===== DATA SHOWN

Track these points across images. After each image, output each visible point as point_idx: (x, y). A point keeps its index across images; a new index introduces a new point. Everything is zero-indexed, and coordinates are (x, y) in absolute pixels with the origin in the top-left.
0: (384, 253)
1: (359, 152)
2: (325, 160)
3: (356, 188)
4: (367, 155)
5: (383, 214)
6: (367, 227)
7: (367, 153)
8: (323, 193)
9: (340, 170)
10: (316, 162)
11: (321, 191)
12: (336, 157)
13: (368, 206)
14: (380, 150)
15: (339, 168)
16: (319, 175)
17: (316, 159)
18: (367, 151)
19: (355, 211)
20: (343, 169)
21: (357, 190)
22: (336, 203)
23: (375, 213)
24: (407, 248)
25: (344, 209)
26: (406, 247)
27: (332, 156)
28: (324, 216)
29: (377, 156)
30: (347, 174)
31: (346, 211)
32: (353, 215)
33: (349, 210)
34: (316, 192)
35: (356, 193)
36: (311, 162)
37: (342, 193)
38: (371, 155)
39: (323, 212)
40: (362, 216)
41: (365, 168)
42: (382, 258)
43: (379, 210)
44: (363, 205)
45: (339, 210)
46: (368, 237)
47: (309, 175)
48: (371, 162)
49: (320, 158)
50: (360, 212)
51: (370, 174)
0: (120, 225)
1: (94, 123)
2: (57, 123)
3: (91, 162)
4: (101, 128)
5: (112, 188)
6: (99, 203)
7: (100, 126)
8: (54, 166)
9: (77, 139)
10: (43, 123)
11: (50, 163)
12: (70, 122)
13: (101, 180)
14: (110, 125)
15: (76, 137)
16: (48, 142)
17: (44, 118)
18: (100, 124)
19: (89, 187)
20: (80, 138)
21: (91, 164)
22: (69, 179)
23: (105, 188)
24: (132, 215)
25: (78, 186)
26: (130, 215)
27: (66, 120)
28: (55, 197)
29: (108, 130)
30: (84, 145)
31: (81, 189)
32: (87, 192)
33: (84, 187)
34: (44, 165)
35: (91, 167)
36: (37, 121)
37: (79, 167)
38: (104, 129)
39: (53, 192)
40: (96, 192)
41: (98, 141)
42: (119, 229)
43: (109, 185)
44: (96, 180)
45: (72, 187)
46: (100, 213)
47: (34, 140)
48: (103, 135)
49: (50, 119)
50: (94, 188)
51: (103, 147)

==========
===== DATA SHOWN

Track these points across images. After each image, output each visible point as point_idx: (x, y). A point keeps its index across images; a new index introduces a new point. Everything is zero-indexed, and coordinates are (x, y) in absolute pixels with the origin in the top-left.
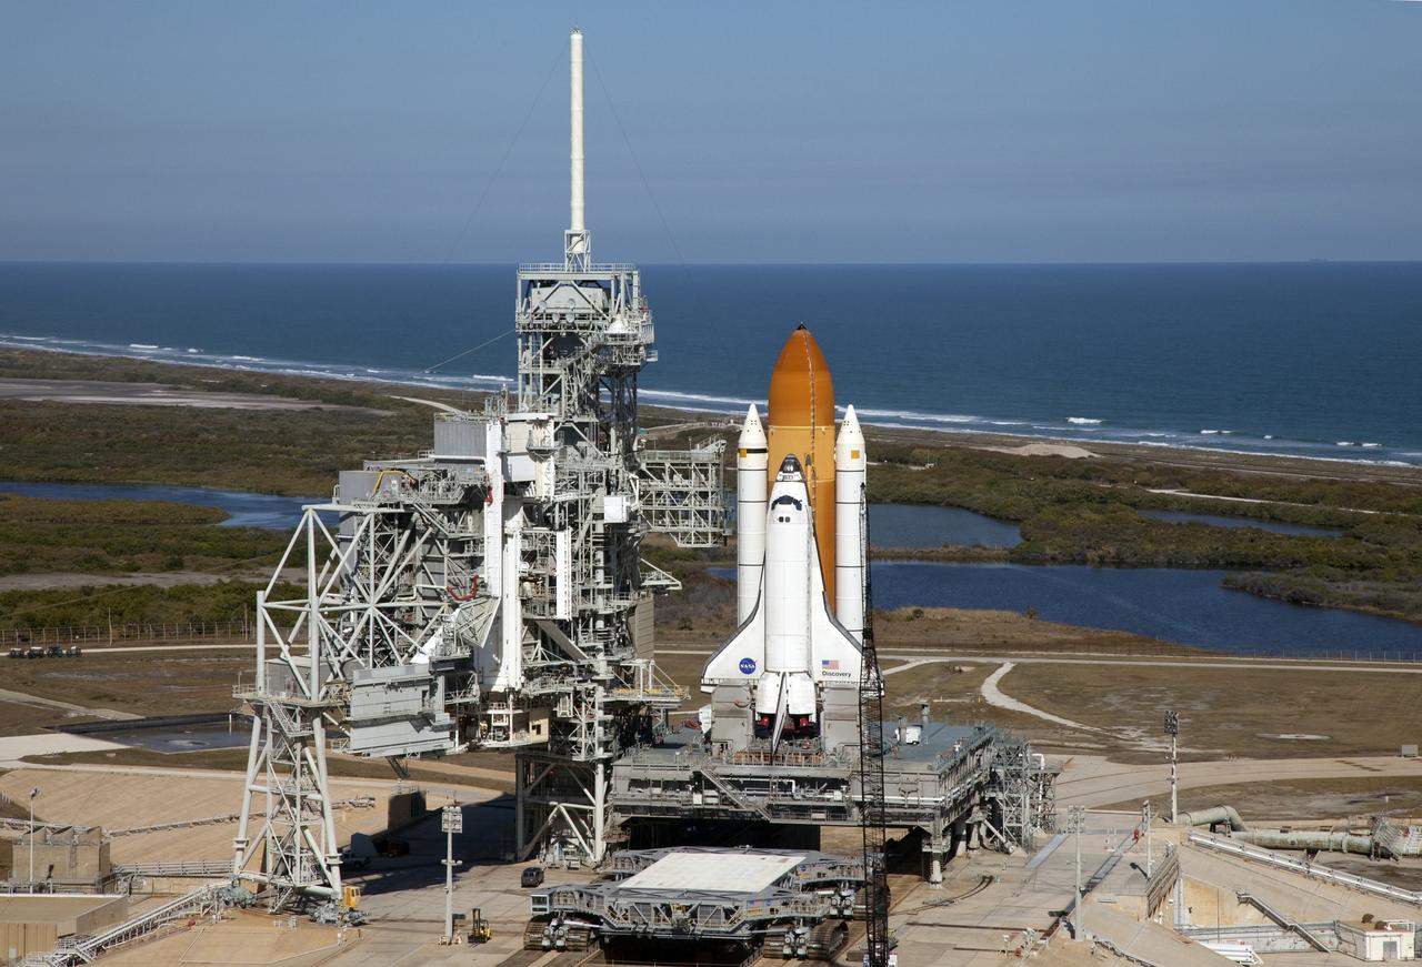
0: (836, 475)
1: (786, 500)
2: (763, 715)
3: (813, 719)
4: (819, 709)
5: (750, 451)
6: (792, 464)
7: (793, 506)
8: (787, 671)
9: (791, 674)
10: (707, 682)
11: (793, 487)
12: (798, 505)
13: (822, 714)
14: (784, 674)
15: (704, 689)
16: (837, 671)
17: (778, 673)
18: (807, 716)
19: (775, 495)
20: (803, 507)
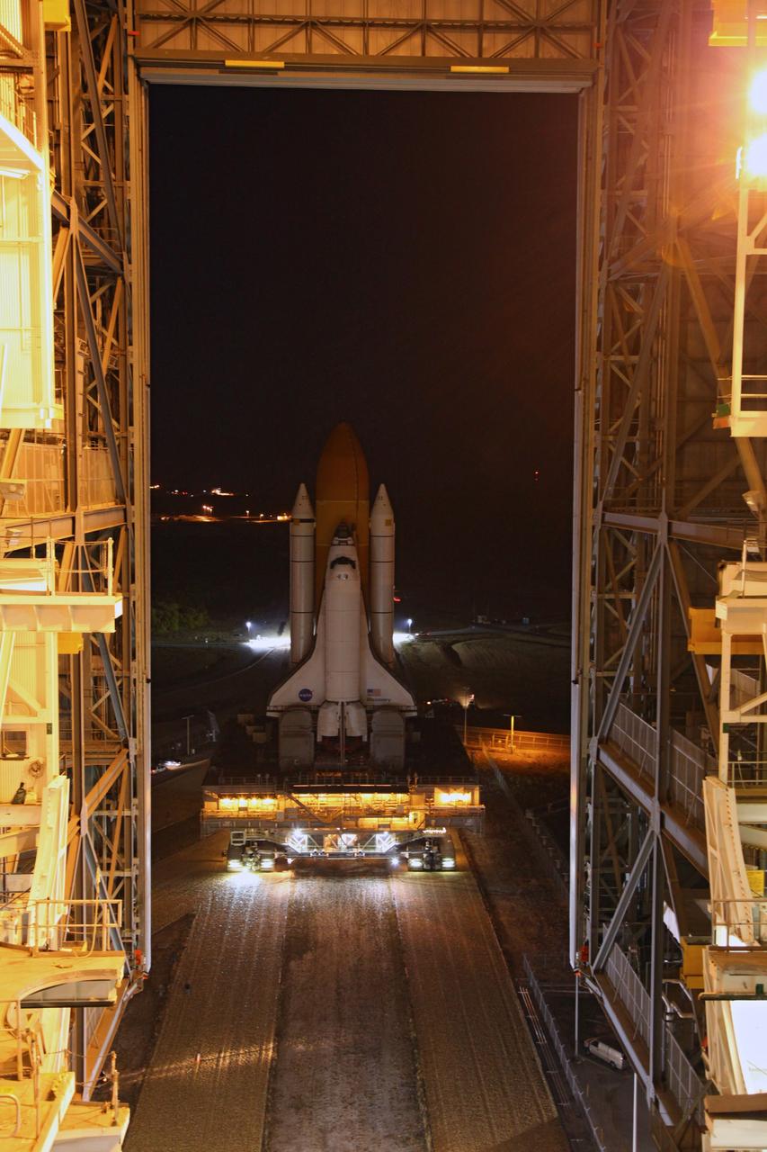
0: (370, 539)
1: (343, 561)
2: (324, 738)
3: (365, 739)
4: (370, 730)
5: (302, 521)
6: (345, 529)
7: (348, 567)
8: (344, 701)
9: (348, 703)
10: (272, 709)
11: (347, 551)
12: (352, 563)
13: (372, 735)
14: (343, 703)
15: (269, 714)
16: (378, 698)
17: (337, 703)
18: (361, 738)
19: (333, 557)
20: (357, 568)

==========
===== DATA SHOWN

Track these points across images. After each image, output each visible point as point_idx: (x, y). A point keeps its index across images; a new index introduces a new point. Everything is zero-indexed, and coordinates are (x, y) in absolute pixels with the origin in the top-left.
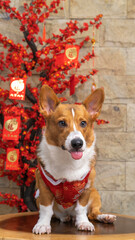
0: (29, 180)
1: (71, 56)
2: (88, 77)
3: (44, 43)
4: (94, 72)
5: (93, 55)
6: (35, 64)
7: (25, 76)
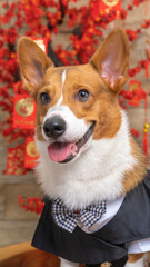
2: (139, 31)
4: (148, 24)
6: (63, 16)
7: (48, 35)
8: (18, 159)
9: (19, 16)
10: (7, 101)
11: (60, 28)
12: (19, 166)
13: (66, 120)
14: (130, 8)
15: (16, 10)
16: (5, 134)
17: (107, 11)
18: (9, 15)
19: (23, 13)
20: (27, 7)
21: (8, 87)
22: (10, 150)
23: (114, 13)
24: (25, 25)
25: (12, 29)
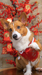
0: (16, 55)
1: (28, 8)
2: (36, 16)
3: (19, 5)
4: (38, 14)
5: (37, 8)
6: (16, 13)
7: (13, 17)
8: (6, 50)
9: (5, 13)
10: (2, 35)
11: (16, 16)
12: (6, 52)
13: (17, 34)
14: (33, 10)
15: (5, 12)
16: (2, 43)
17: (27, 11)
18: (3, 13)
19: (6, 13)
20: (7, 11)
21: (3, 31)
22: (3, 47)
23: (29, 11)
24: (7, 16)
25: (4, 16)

==========

# YOUR OBJECTIVE:
Reproduce the records from the line with "8: (18, 159)" up to and including the line with "25: (4, 16)", leaving the pictures out of your answer.

# EXERCISE OUTPUT:
8: (18, 159)
9: (19, 16)
10: (7, 101)
11: (60, 28)
12: (19, 166)
13: (66, 120)
14: (130, 8)
15: (16, 10)
16: (5, 134)
17: (107, 11)
18: (9, 15)
19: (23, 13)
20: (27, 7)
21: (8, 87)
22: (10, 150)
23: (114, 13)
24: (25, 25)
25: (12, 29)
0: (16, 55)
1: (28, 8)
2: (36, 16)
3: (19, 5)
4: (38, 14)
5: (37, 8)
6: (16, 13)
7: (13, 17)
8: (6, 50)
9: (5, 13)
10: (2, 35)
11: (16, 16)
12: (6, 52)
13: (17, 34)
14: (33, 10)
15: (5, 12)
16: (2, 43)
17: (27, 11)
18: (3, 13)
19: (6, 13)
20: (7, 11)
21: (3, 31)
22: (3, 47)
23: (29, 11)
24: (7, 16)
25: (4, 16)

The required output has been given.